23.6. Water molecules are dipoles#
Use a fork to position an aluminum coin or paperclip very carefully on top of the water surface in a glass of water. Then rub a plastic pen or straw or better PVC pipe on your jumper or other textile and let the tip of the pen or straw or pipe approach the end of the paperclip or the coin (vid_10). The paperclip will move away from the tip of the straw. How come? Start a discussion. Let students propose explanations. If it was electrostatic induction between coin and straw, then there should be attraction rather than repulsion. In the end, somebody might suggest that the water has a role. Water molecules are dipoles. The straw or pipe attracts the water creating a little slope and the coin or paperclip slides down that slope. Actually the slope could be shown by reflecting an almost horizontal beam of a laser pointer from the surface of the water.

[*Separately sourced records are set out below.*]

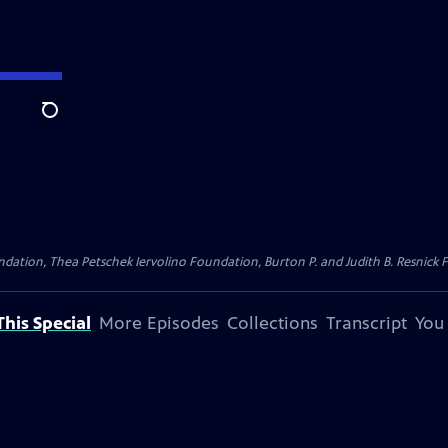
Search
dation, Thea Petschek Iervolino Foundation, Burton P. and Judith B. Resnick F
his Special
More Episodes
Collections
Transcript
You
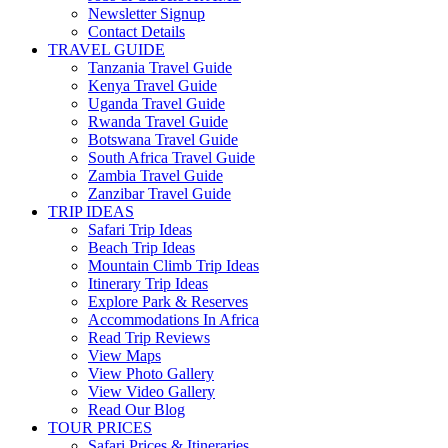
Newsletter Signup
Contact Details
TRAVEL GUIDE
Tanzania Travel Guide
Kenya Travel Guide
Uganda Travel Guide
Rwanda Travel Guide
Botswana Travel Guide
South Africa Travel Guide
Zambia Travel Guide
Zanzibar Travel Guide
TRIP IDEAS
Safari Trip Ideas
Beach Trip Ideas
Mountain Climb Trip Ideas
Itinerary Trip Ideas
Explore Park & Reserves
Accommodations In Africa
Read Trip Reviews
View Maps
View Photo Gallery
View Video Gallery
Read Our Blog
TOUR PRICES
Safari Prices & Itineraries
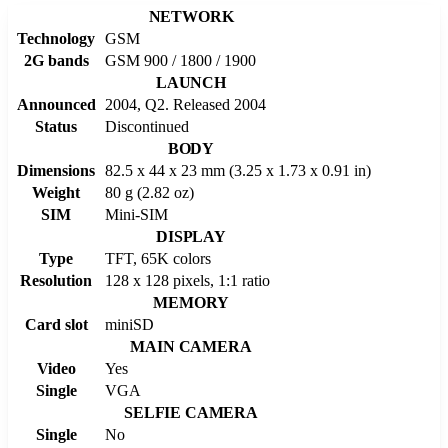
NETWORK
Technology
GSM
2G bands
GSM 900 / 1800 / 1900
LAUNCH
Announced
2004, Q2. Released 2004
Status
Discontinued
BODY
Dimensions
82.5 x 44 x 23 mm (3.25 x 1.73 x 0.91 in)
Weight
80 g (2.82 oz)
SIM
Mini-SIM
DISPLAY
Type
TFT, 65K colors
Resolution
128 x 128 pixels, 1:1 ratio
MEMORY
Card slot
miniSD
MAIN CAMERA
Video
Yes
Single
VGA
SELFIE CAMERA
Single
No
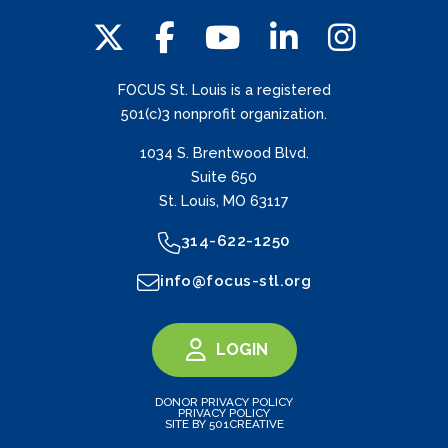
FOCUS St. Louis is a registered
501(c)3 nonprofit organization.
1034 S. Brentwood Blvd.
Suite 650
St. Louis, MO 63117
314-622-1250
info@focus-stl.org
LOGIN
DONOR PRIVACY POLICY
PRIVACY POLICY
SITE BY 501CREATIVE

When the charged straw or pipe comes close to the surface, the reflected beam moves. Could an electrostatic generator be used as an outboard engine for a boat?
23.7. Flow of electricity compared to water#
Switch on the light, the effect is immediate. Switch on the faucet….it takes some time. From this you may want to get into field driven (electricity) versus particle driven (water) motion. The water is like the traffic when a red light turns green. Electricity is not. Fluorescent lamps may spoil your demo as they can be slow to light but they are on the way out anyway.
23.8. Conductors and insulators#
Bare classroom? Just bring a battery, a small bulb in a holder, and some wires. They do fit in your pocket. Then in interaction with the class try out materials to see whether they conduct electricity or not. Kids may be surprised with the core of a pencil.
Take away the bulb holder and just use loose wires, the battery, and a bulb. Who can make the bulb light? Challenge the students and let them first individually draw the connections first. Walk around and see the results. Some students may draw a circuit with one wire only, others may have trouble where to connect the wires with the bulb. They are in good company, graduating students of the Massachusetts Institute of Technology (MIT) had trouble as documented in the Annenberg Private Universe video’s. Then get the one student who wanted to show his skill right away, but you did not let him/her. Let the student show and explain and draw the connections on the board.
23.9. Circuits with PhET#
Nowadays even bare classrooms, often have a beamer and internet connection, so with PhET simulations you can show any circuit. If there is no beamer, students will have telephones and can log into PhET. So you can even do a simulation lab activity.
23.10. Role-play to distinguish between electric current, power, and voltage#
Students (= electrons) with bags of energy (energy per unit charge = voltage) move through light bulbs and deposit their energy (conversion from electric energy to light/heat) and return to the battery to get another load of energy. The electrons are conserved in the process as they are only carriers, the “trucks” that transport energy through circuits. It is the energy that gets transformed. The power increases when the current increases (more trucks that deliver energy) and when voltage increases (more load per truck and more current). One can play series and parallel circuits, etc. Complete roleplay instructions are available from the author, but also consider [] very valid criticism of carrier analogies for electricity and Muller’s Veritasium video. As any model, visualization, or analogy to facilitate learning, the roleplay is a scaffold for learning but in the last step of the process the scaffold should be taken away and the teacher will point out both the benefits and the flaws of the model.